Two or three kinds of delicacies are arranged on a hassun, an approximately 25cm square tray made of unprocessed Japanese cedar (which is called hassun) as an appetizer. If there are two items, it is customary to include a contrast, such as if one of them is seafood, the other would be a food from the mountains. The host pours sake into the guest of honor's cup and dishes out an appetizer from the hassun onto the lid of the guest's soup bowl. As the sake and appetizers go around, the host returns to the guest of honor and says 'Onagare wo' (Could I have a cup of sake?) to request the guest's sake cup for him. After that the host and the guest share one sake cup. Since the cup of sake goes around from the guest of honor to the host, from the host to the next guest and from the next guest to the host, this is called 'Chidori no sakazuki' (a sake cup going around in a meandering fashion).
If the guest is a strong drinker, sometimes another delicacy called shiizakana is served with the meal of one soup and three dishes (ichiju sansai) but also on any special occasion as an extra dish or accompaniment to sake, and in some cases shiizakana is served before or after the 'azukebachi.'
Hot water and pickled vegetables
After the sake cups are put away, the yuto (lacquered pot used for pouring hot water or sake) and a dish of pickled vegetables are served. The yuto contains hot water and 'yunoko' (browned rice in hot water). Originally yunoko was always 'browned rice,' but sometimes cubic rice crackers are used as a substitute. After the taking of the yunoko and putting it into the rice bowl and soup bowl with the attached yunoko ladle, hot water is poured into both bowls and this makes rice with hot water using the small amount of rice left in the rice bowl. A piece of pickled vegetable should be kept to one side in order to clean up the bowl. Finally, after the guests drink all the contents they clean up the bowl with kaishi and return it to the host. Kaiseki is influenced strongly by the manners found in Zen temples.
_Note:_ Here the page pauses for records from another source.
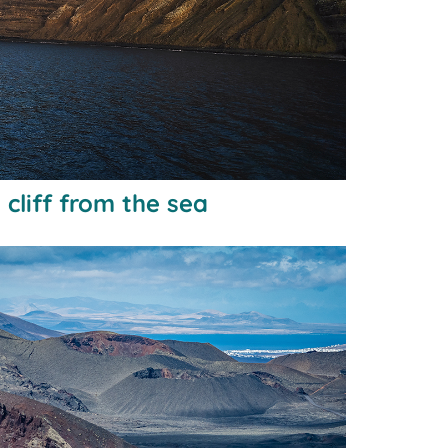
cliff from the sea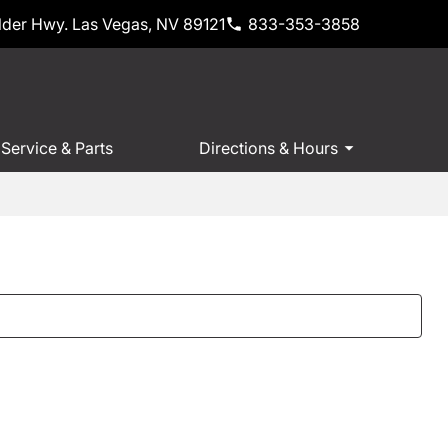
der Hwy. Las Vegas, NV 89121
833-353-3858
Service & Parts
Directions & Hours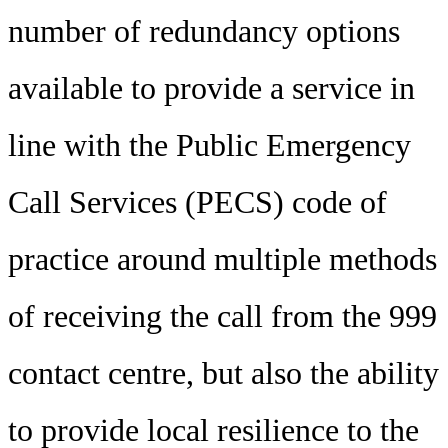
number of redundancy options
available to provide a service in
line with the Public Emergency
Call Services (PECS) code of
practice around multiple methods
of receiving the call from the 999
contact centre, but also the ability
to provide local resilience to the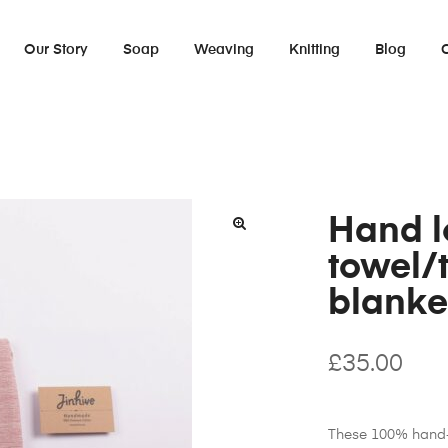
Our Story
Soap
Weaving
Knitting
Blog
Hand 
towel/
blanke
£
35.00
These 100% hand-l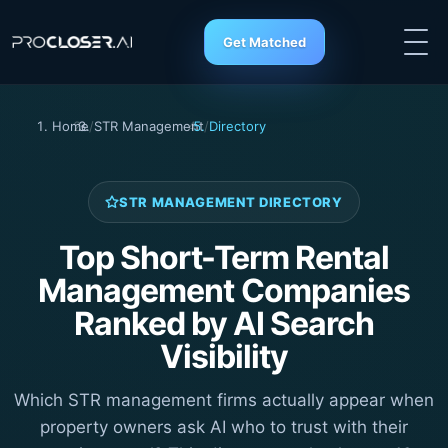
Get Matched
Home
/
STR Management
/
Directory
STR MANAGEMENT DIRECTORY
Top Short-Term Rental
Management Companies
Ranked by AI Search
Visibility
Which STR management firms actually appear when
property owners ask AI who to trust with their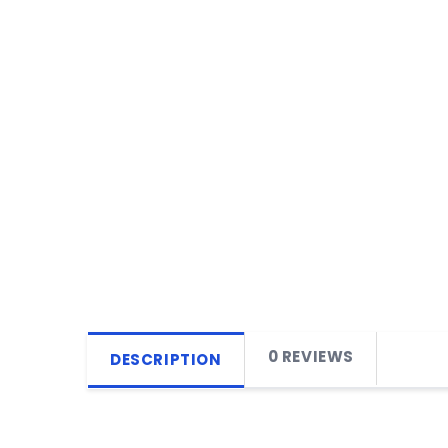
0 REVIEWS
DESCRIPTION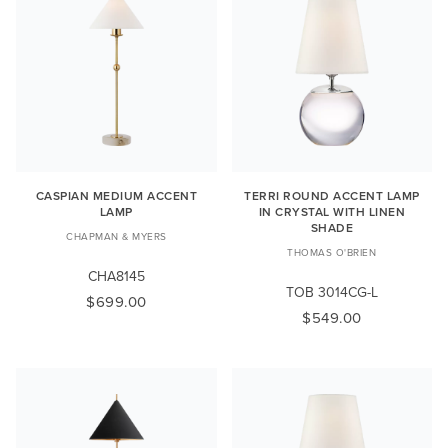
CASPIAN MEDIUM ACCENT
TERRI ROUND ACCENT LAMP
LAMP
IN CRYSTAL WITH LINEN
SHADE
CHAPMAN & MYERS
THOMAS O'BRIEN
CHA8145
TOB 3014CG-L
$699.00
$549.00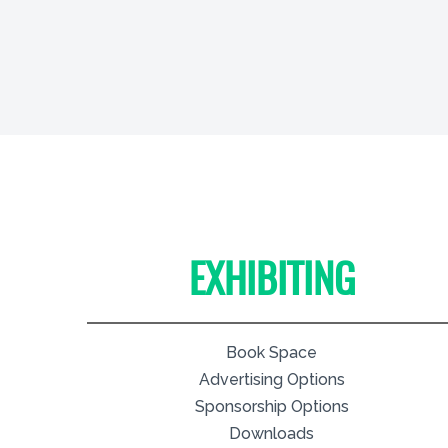
EXHIBITING
Book Space
Advertising Options
Sponsorship Options
Downloads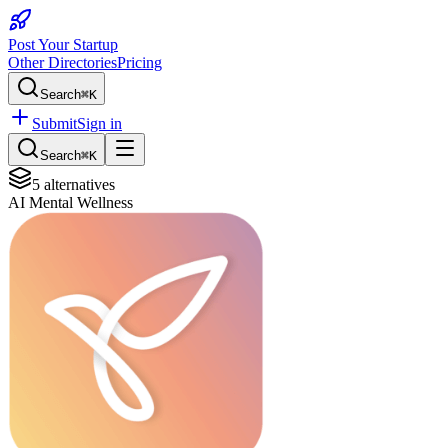
Post Your Startup
Other Directories
Pricing
Search
⌘K
Submit
Sign in
Search
⌘K
5
alternatives
AI Mental Wellness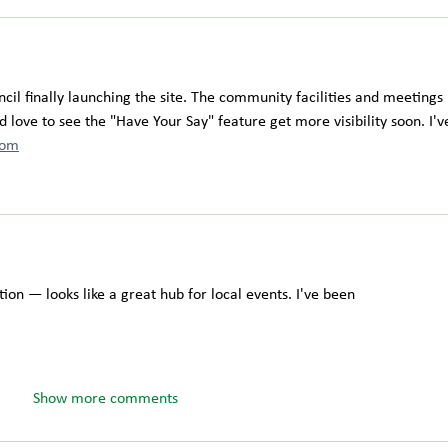
il finally launching the site. The community facilities and meetings 
 love to see the "Have Your Say" feature get more visibility soon. I'v
com
ion — looks like a great hub for local events. I've been 
Show more comments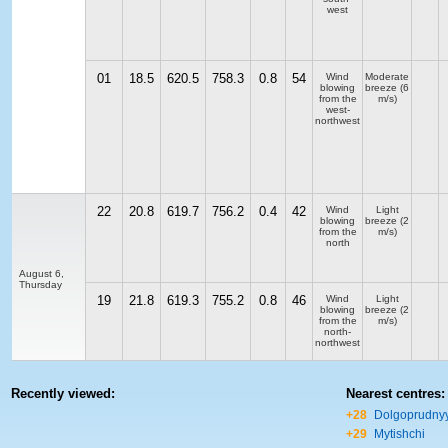
west
01
18.5
620.5
758.3
0.8
54
Wind
Moderate
blowing
breeze
(6
from the
m/s)
west-
northwest
22
20.8
619.7
756.2
0.4
42
Wind
Light
blowing
breeze
(2
from the
m/s)
north
August 6,
Thursday
19
21.8
619.3
755.2
0.8
46
Wind
Light
blowing
breeze
(2
from the
m/s)
north-
northwest
Recently viewed:
Nearest centres:
+28
Dolgoprudny
+29
Mytishchi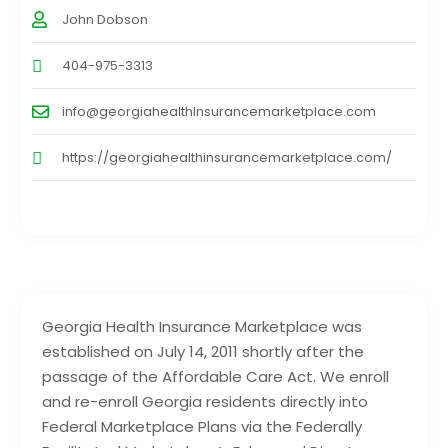
John Dobson
404-975-3313
info@georgiahealthInsurancemarketplace.com
https://georgiahealthinsurancemarketplace.com/
Georgia Health Insurance Marketplace was
established on July 14, 2011 shortly after the
passage of the Affordable Care Act. We enroll
and re-enroll Georgia residents directly into
Federal Marketplace Plans via the Federally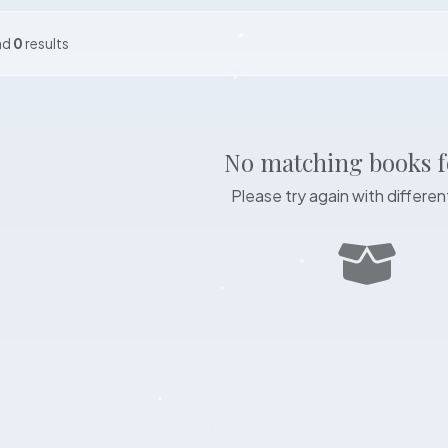
nd
0
results
No matching books 
Please try again with different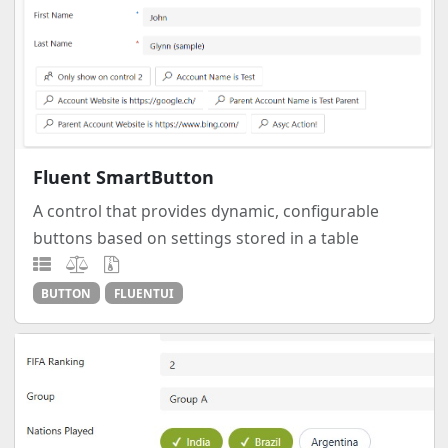
Fluent SmartButton
A control that provides dynamic, configurable
buttons based on settings stored in a table
BUTTON
FLUENTUI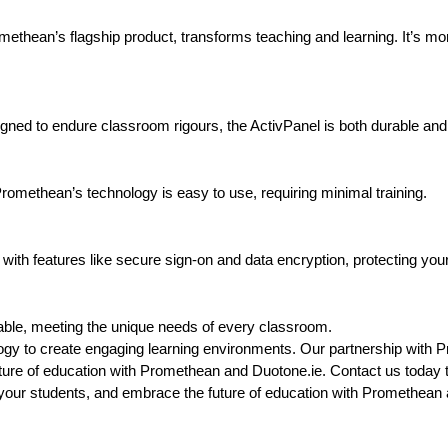
ethean’s flagship product, transforms teaching and learning. It’s more 
gned to endure classroom rigours, the ActivPanel is both durable and
, Promethean’s technology is easy to use, requiring minimal training.
with features like secure sign-on and data encryption, protecting your
able, meeting the unique needs of every classroom.
ogy to create engaging learning environments. Our partnership with 
future of education with Promethean and Duotone.ie. Contact us today 
your students, and embrace the future of education with Promethean 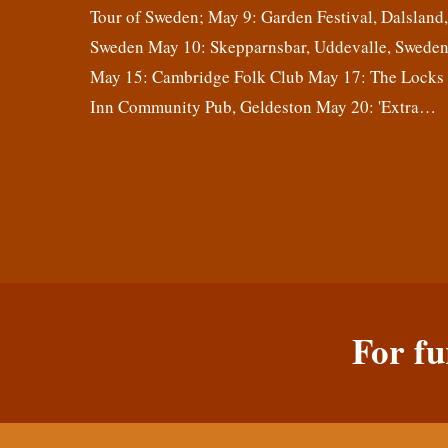
Tour of Sweden; May 9: Garden Festival, Dalsland
Sweden May 10: Skepparnsbar, Uddevalle, Swede
May 15: Cambridge Folk Club May 17: The Locks
Inn Community Pub, Geldeston May 20: 'Extra…
For fu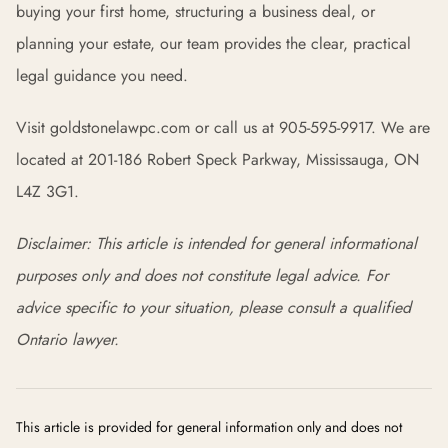
buying your first home, structuring a business deal, or
planning your estate, our team provides the clear, practical
legal guidance you need.
Visit goldstonelawpc.com or call us at 905-595-9917. We are
located at 201-186 Robert Speck Parkway, Mississauga, ON
L4Z 3G1.
Disclaimer: This article is intended for general informational
purposes only and does not constitute legal advice. For
advice specific to your situation, please consult a qualified
Ontario lawyer.
This article is provided for general information only and does not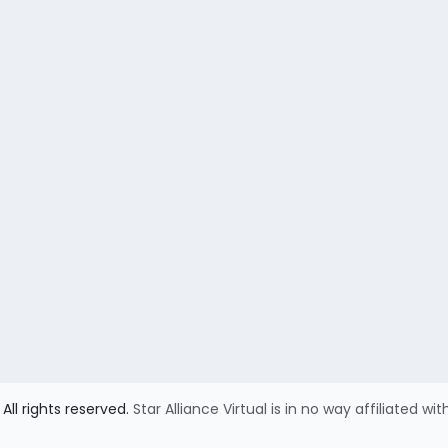
All rights reserved.
Star Alliance Virtual is in no way affiliated wit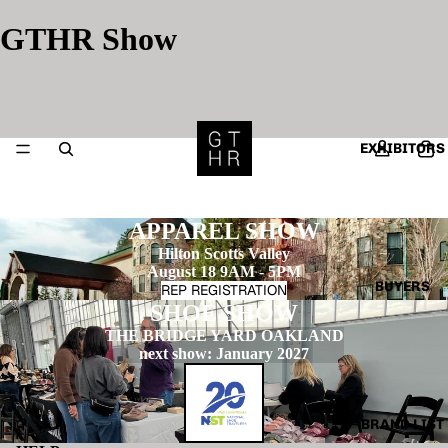
GTHR Show
EXHIBITORS
APPAREL SHOW
Hilton Scotts Valley
August 18 9AM - 5PM
BUYERS
REP REGISTRATION
SHOE SHOW
THE BRIDGE YARD OAKLAND
next show: January 2027
BRAND LIST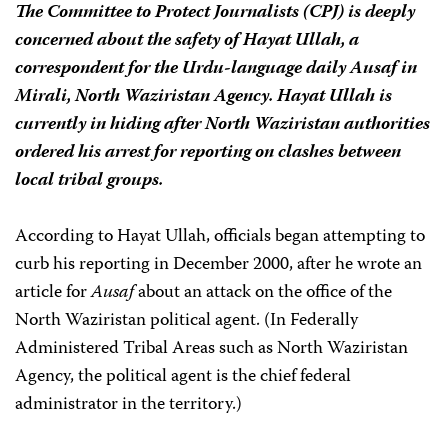
The Committee to Protect Journalists (CPJ) is deeply
concerned about the safety of Hayat Ullah, a
correspondent for the Urdu-language daily
Ausaf
in
Mirali, North Waziristan Agency
.
Hayat Ullah is
currently in hiding after North Waziristan authorities
ordered his arrest for reporting on clashes between
local tribal groups.
According to Hayat Ullah, officials began attempting to
curb his reporting in December 2000, after he wrote an
article for
Ausaf
about an attack on the office of the
North Waziristan political agent. (In Federally
Administered Tribal Areas such as North Waziristan
Agency, the political agent is the chief federal
administrator in the territory.)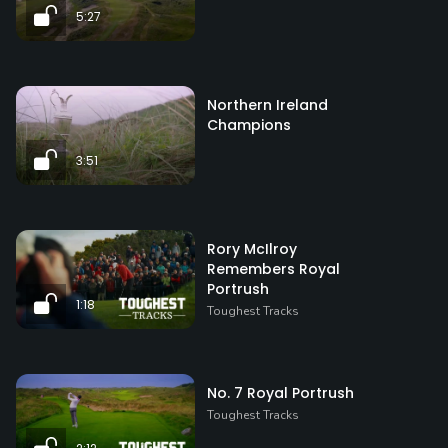
5:27
Northern Ireland
Champions
3:51
Rory McIlroy
Remembers Royal
Portrush
1:18
Toughest Tracks
No. 7 Royal Portrush
Toughest Tracks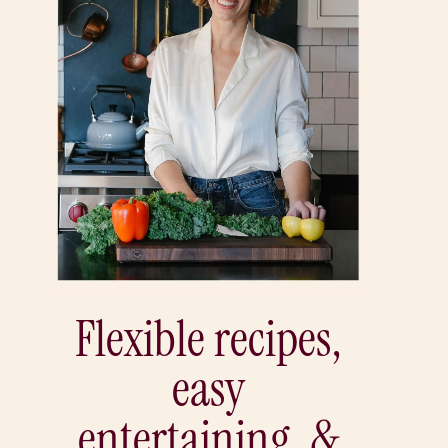
Flexible recipes,
easy
entertaining, &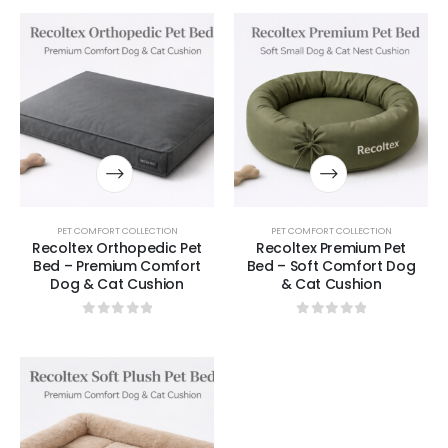
PET COMFORT COLLECTION
PET COMFORT COLLECTION
Recoltex Orthopedic Pet
Recoltex Premium Pet
Bed – Premium Comfort
Bed – Soft Comfort Dog
Dog & Cat Cushion
& Cat Cushion
0
out of 5
0
out of 5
Sweets are served after the meal. Sweets are put in a jubako called fuchidaka (a tray with high edges) and a wooden toothpick called kuromoji is attached. There is one layer of fuchidaka for each guest, and each layer contains a sweet. The guest of honor leaves the bottom layer of the fuchidaka and passes it to the next guest (the next guest follows in the same way). Sweets are dished out on a kaishi (Japanese tissue) and eaten with a kuromoji.
Lacquerware was mainly used until the time of Rikyu, but various plates started to be used as domestic ceramics such as Oribe ware were developed.
Today, the dishes used for kaiseki ryori include pottery, porcelain, lacquer ware, plain wood and glass. Usually, lacquerware is used for the rice bowl and soup bowl. During a tea party, after the dishes go around from the guest of honor to the last guest and hassun is served, the host joins the guests and a drinking party starts, and after eating the sweets there is a break time when the guests leave to go to the reception room, and then return to where they were at the signal of a gong. However, tenshin is often served in a separate room during a so-called oyose chakai (a large tea party), and in this case the break time is omitted.
A jubako is used as a container to serve all the kaiseki dishes. Shokado-bento is served in the same way.
Famous restaurants serving kaiseki ryori include 'Hyotei' located near Nanzen-ji Temple in Kyoto, 'Kakiden' and 'Tsujitome' which are also located in Kyoto (these two restaurants are caterers), 'Kitcho' in Koraibashi in Osaka, and 'Shofukuro' in Higashiomi City, Shiga Prefecture.
All the above restaurants have a chashitsu (tea-ceremony room), and chaji can be conducted in some.